The combination of available capital and renewed engagement puts founders with strong science and well-defined milestones in a meaningfully better position than they were 12–18 months ago, even as investors remain disciplined about where they deploy capital.
AI: A Tool, Not a Panacea
One clear takeaway from JP Morgan is that expectations around AI have matured from hype –“AI is going to totally replace the lab!” – to a tool with practical applications such as accelerating drug discovery, improving translational insight, and supporting more efficient operations.
There’s growing recognition that AI will play an important role in biotech R&D, but it isn’t a substitute for strong biology or disciplined execution. Used well, it’s an accelerant, particularly for well-known mechanisms. But it’s not a shortcut.
What This Means for Emerging Biotech Companies
These trends point to a healthier and more durable environment for biotech than we’ve seen in several years. Capital is still being deployed carefully, but it’s no longer frozen — and expectations are clearer.
For emerging companies, that clarity matters. Investors want to see defined milestones before committing capital, which puts real pressure on efficiency — every dollar needs to move the science forward and reduce risk. At the same time, founders have more ways to fund progress than they did a year or two ago. Partnerships with pharma, collaborations with AI-enabled platforms, and selective use of specialized service providers can all help extend runway and demonstrate momentum without over-building internally.
What This Means for Lab Infrastructure
Emerging biotechs are rethinking their labs. Flexible, outsourced operating models are increasingly favored over heavy, fixed infrastructure, allowing teams to stay focused on core science while keeping overhead low. Variable cost structures that can scale with progress are becoming the norm.
This is where Labshares’ capital-efficient shared laboratory model fits. By providing access to fully equipped lab space and operational support without long-term commitments, Labshares helps companies move faster, generate data, and hit milestones — while preserving capital for the moments when it matters most.

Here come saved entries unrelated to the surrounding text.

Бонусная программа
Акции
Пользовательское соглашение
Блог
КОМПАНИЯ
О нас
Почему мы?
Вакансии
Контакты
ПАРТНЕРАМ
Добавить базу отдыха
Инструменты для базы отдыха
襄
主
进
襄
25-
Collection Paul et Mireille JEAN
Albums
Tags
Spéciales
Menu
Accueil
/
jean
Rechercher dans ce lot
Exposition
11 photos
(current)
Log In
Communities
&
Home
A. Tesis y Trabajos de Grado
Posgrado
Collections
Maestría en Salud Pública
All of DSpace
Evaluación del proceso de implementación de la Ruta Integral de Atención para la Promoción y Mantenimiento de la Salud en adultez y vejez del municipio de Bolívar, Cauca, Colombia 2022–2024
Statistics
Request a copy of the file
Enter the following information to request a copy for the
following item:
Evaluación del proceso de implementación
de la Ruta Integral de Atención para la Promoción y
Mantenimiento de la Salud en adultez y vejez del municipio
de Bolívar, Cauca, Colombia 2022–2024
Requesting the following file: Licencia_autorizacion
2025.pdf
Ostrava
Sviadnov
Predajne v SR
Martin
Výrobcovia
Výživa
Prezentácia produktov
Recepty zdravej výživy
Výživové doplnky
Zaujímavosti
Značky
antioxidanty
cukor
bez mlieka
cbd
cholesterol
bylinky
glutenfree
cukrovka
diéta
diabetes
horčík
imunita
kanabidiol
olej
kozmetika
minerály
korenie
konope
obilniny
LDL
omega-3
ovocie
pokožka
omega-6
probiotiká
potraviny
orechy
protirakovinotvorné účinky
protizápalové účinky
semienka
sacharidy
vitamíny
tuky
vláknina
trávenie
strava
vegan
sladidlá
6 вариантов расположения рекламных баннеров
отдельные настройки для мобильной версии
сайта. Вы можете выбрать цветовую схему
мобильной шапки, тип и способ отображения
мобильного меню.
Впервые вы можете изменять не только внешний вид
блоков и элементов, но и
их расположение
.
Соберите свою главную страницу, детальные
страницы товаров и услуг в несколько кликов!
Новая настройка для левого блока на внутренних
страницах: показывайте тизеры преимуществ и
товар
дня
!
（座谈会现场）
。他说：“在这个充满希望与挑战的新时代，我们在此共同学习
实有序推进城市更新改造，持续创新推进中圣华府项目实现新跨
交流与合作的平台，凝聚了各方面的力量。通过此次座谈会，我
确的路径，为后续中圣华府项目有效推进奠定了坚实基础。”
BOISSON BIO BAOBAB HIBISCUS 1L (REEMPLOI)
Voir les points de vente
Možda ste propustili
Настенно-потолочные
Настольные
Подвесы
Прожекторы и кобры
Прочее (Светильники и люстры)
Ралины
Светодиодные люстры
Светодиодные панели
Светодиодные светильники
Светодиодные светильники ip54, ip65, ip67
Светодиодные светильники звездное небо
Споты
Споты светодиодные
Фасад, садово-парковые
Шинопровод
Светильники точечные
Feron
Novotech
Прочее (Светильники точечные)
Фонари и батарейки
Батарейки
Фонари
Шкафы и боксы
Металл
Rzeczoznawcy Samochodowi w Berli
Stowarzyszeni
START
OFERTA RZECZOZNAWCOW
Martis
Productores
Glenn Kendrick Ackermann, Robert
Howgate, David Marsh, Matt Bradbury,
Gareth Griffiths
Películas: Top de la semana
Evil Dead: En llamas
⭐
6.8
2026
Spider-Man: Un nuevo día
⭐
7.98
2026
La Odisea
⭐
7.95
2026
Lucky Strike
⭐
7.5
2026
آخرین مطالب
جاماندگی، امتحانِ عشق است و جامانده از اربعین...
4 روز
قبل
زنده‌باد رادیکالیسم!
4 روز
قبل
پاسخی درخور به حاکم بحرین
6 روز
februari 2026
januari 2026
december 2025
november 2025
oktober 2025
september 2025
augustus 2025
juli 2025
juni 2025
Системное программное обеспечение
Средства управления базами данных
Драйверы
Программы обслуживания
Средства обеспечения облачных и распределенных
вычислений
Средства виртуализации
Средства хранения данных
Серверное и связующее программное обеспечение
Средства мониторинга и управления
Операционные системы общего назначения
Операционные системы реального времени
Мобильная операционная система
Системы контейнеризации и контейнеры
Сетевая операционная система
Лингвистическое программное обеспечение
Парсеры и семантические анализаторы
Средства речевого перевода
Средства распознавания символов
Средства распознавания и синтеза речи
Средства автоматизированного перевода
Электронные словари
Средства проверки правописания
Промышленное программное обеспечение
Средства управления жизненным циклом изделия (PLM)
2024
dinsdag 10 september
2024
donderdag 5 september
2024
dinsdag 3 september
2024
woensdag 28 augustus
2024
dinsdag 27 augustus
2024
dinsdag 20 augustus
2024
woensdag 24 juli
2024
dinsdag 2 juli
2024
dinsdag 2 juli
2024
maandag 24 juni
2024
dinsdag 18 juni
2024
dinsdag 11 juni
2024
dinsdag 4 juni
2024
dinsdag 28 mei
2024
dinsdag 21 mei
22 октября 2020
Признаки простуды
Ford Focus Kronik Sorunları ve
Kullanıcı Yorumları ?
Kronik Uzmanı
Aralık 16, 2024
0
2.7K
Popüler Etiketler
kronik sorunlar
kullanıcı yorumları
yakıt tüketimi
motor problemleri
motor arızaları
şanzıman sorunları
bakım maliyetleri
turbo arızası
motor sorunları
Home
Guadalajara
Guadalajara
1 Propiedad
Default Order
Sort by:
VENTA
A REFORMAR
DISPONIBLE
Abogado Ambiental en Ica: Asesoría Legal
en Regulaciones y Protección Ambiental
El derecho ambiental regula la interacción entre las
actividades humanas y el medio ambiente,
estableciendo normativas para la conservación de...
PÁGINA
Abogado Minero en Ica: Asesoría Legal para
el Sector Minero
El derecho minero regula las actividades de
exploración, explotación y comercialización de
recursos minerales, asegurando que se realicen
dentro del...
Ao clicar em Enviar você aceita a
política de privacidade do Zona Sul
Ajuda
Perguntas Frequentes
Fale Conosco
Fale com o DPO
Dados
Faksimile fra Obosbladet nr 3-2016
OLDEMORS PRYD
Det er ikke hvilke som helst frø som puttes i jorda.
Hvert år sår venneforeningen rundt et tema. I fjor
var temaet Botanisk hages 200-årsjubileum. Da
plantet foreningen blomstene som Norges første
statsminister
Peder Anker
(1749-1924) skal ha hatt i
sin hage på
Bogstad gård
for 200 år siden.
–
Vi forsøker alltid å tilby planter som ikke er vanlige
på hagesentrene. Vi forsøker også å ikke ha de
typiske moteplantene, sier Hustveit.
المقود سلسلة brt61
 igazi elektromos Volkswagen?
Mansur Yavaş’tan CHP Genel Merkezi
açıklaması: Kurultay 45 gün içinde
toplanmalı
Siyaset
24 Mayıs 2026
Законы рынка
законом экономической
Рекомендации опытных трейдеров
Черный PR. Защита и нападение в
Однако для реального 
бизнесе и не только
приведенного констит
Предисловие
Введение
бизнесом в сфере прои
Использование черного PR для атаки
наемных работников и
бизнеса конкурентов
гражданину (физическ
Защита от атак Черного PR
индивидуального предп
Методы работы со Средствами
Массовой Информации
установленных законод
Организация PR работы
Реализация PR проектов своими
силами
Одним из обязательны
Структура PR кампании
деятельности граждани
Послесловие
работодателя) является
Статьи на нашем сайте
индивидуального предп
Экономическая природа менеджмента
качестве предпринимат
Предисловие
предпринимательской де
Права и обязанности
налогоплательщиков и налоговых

Labshares’ Expansion at 66 Galen
Our expansion into 66 Galen is a direct response to how the biotech market is evolving. By increasing our footprint and capacity, we’re creating more room for companies to advance discovery and development without taking on unnecessary overhead. The goal is straightforward: help emerging biotechs operate efficiently, move faster, and stay focused on execution in an environment where capital discipline matters more than ever.